- Exercise description: Copy each line of the records exactly, stopping only after the line that contains "Este último flow" has been written, and leave pictures out.

Saved entries:
───

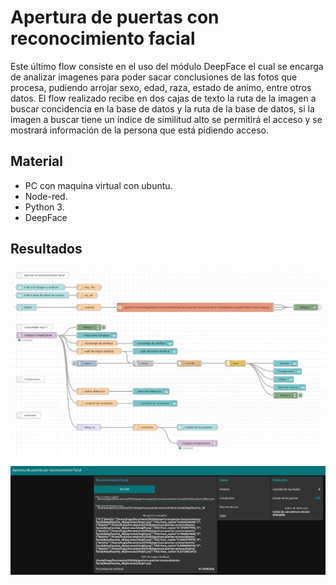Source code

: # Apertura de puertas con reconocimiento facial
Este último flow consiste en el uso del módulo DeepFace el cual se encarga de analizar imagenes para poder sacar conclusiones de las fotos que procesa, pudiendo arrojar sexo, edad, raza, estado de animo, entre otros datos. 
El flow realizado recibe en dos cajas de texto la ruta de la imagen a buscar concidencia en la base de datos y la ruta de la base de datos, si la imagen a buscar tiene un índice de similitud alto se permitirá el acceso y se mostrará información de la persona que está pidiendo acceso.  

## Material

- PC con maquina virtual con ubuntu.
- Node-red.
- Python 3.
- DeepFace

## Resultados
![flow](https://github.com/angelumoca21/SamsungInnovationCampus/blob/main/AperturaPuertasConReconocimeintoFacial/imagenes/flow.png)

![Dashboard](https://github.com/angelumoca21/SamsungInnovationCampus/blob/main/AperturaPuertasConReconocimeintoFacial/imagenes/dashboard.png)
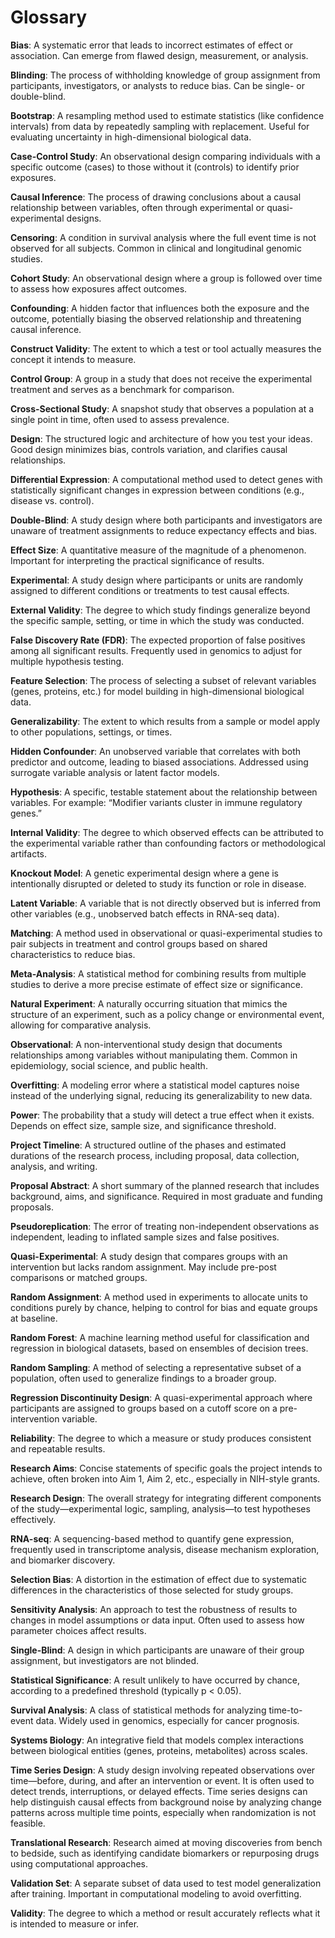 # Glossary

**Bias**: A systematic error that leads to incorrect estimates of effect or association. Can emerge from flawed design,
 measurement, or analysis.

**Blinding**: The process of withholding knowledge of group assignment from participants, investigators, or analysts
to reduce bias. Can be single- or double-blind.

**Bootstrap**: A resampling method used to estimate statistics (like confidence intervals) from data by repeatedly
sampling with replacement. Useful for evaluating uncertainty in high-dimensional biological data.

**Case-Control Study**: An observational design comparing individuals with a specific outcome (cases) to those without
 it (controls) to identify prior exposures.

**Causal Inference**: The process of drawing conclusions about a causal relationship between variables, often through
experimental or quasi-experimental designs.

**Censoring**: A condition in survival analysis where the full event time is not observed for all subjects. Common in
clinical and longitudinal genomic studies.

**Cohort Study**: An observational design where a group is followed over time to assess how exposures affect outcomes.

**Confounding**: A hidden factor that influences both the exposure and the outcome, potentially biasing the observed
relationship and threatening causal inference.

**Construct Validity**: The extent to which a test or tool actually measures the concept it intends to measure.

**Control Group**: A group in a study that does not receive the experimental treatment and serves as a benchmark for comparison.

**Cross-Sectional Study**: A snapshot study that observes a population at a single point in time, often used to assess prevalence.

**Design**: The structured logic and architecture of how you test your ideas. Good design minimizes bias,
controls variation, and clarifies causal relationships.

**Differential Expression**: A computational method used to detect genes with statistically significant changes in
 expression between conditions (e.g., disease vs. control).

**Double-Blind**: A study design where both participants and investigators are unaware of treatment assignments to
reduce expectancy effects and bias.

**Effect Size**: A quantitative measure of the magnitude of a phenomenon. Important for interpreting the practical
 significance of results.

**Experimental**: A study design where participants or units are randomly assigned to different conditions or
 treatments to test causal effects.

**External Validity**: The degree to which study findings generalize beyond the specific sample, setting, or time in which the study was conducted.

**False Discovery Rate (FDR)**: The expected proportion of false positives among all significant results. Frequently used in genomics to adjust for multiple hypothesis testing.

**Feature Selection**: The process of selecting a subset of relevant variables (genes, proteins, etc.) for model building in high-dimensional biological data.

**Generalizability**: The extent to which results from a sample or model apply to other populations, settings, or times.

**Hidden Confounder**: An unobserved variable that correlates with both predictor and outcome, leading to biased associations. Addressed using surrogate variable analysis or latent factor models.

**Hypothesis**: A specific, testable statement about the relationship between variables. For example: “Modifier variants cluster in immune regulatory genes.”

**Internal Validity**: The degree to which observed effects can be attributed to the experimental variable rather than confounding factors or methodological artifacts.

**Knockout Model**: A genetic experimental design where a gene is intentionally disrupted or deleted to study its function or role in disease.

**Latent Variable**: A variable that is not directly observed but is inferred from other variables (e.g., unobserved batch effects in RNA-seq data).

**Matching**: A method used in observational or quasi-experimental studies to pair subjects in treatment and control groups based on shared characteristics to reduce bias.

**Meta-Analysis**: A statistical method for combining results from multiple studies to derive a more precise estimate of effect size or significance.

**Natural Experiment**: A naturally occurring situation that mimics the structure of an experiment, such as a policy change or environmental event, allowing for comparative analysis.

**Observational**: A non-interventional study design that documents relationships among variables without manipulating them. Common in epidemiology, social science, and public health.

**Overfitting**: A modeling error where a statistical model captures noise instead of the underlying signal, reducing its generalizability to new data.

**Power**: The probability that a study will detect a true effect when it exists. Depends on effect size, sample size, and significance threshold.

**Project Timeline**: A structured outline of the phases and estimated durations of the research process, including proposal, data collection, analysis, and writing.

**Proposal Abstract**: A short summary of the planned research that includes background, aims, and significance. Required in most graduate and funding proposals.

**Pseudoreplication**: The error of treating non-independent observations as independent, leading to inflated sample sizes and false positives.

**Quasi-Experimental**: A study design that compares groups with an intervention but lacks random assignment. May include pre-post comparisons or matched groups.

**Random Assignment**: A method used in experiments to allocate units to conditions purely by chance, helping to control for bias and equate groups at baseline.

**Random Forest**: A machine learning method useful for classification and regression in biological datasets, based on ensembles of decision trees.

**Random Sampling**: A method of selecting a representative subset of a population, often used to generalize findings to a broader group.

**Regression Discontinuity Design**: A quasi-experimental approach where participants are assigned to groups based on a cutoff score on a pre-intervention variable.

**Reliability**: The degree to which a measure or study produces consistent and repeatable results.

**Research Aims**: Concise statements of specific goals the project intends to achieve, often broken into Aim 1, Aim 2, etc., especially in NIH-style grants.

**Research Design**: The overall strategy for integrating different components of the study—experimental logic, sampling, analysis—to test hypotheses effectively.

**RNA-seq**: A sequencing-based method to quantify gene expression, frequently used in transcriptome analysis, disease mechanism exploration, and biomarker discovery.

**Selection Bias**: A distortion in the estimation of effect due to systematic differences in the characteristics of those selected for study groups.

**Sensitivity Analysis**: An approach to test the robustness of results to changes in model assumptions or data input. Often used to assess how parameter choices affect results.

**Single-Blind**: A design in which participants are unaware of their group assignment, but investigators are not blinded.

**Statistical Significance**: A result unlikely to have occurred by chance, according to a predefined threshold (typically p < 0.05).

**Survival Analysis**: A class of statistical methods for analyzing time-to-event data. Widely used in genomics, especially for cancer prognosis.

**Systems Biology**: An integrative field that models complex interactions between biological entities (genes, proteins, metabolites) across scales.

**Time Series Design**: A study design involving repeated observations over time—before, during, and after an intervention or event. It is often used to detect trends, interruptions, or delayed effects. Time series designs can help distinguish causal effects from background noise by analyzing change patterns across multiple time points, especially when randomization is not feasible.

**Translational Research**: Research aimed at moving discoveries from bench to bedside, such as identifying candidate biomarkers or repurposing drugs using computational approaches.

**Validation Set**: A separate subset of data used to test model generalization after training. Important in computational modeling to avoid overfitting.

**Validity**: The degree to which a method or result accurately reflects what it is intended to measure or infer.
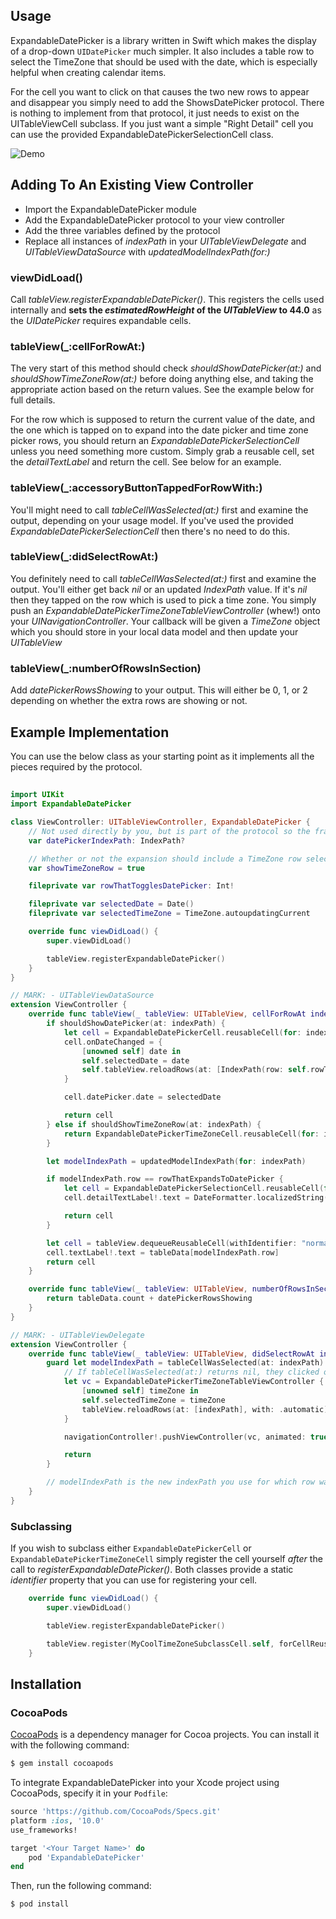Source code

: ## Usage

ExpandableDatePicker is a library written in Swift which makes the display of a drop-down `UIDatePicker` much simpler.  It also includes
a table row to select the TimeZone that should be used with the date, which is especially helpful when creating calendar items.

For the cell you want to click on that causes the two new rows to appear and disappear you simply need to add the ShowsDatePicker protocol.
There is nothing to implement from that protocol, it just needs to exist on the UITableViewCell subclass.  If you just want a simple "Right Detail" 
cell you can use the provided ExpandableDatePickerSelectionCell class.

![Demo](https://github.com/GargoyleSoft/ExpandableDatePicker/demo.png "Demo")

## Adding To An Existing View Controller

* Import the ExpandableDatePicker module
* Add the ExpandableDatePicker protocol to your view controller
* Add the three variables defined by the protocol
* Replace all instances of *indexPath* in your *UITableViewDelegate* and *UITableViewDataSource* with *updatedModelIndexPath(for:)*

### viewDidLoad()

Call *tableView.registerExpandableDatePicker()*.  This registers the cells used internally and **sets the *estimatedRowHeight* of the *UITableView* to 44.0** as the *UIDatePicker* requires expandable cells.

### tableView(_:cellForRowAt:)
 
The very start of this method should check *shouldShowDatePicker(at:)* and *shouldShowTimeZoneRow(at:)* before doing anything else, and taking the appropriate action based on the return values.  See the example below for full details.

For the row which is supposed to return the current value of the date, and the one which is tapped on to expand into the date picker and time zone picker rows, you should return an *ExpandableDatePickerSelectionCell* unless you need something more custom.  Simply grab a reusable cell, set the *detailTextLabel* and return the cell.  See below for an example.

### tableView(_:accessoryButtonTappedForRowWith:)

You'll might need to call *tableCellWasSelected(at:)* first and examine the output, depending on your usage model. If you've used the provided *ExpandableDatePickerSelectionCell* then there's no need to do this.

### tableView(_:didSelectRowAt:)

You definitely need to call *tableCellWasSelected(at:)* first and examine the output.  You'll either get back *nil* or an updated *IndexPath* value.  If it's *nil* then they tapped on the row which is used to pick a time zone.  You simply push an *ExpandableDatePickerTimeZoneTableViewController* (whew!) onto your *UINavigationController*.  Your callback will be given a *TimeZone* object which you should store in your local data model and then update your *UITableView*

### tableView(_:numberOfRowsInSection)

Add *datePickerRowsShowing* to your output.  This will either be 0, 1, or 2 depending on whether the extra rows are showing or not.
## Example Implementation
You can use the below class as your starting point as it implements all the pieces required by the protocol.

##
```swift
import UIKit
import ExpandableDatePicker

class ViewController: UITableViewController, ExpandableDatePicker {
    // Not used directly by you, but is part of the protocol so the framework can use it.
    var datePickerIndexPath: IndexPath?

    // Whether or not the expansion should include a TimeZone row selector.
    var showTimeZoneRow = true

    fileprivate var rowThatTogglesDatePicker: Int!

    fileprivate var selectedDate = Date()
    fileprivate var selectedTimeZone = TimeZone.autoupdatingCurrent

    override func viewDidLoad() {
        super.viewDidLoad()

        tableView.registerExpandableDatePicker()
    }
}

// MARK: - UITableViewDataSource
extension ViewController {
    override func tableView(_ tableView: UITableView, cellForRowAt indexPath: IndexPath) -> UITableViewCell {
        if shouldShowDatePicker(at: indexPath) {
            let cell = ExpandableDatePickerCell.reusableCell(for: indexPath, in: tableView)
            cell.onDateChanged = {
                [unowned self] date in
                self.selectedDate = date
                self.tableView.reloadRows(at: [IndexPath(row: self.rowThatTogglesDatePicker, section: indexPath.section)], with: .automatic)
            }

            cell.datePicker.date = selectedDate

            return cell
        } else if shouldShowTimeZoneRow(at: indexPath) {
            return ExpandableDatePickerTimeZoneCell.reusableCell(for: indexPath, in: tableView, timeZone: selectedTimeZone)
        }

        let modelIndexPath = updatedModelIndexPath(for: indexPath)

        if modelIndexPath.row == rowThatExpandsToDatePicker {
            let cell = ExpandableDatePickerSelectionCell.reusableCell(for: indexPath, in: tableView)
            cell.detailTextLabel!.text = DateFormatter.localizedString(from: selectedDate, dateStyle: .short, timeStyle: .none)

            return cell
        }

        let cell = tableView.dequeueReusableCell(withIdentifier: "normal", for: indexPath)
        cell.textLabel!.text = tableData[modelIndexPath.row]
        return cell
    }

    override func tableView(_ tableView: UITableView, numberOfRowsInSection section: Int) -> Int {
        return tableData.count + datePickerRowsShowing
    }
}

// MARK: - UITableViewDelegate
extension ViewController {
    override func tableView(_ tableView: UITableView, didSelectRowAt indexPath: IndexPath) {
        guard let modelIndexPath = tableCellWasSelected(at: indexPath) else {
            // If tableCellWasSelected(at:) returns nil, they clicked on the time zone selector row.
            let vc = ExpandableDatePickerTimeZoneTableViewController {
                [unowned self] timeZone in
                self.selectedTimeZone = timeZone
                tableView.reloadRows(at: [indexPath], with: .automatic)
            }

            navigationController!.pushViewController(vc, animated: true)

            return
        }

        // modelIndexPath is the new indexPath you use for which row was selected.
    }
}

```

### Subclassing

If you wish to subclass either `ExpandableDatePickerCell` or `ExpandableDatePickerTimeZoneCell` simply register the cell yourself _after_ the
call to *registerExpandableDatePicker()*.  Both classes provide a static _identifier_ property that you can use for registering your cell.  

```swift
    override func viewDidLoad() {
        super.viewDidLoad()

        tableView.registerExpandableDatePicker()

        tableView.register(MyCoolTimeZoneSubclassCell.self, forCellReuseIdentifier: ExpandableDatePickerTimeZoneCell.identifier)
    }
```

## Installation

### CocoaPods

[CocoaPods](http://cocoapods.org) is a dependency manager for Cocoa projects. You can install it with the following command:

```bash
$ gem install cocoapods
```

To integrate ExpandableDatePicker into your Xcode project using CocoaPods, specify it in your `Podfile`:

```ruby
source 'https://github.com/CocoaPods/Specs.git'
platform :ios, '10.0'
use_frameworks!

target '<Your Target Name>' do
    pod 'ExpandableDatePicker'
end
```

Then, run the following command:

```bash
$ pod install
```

───

- Task solution:
Source code

: # Apertura de puertas con reconocimiento facial
Este último flow consiste en el uso del módulo DeepFace el cual se encarga de analizar imagenes para poder sacar conclusiones de las fotos que procesa, pudiendo arrojar sexo, edad, raza, estado de animo, entre otros datos. 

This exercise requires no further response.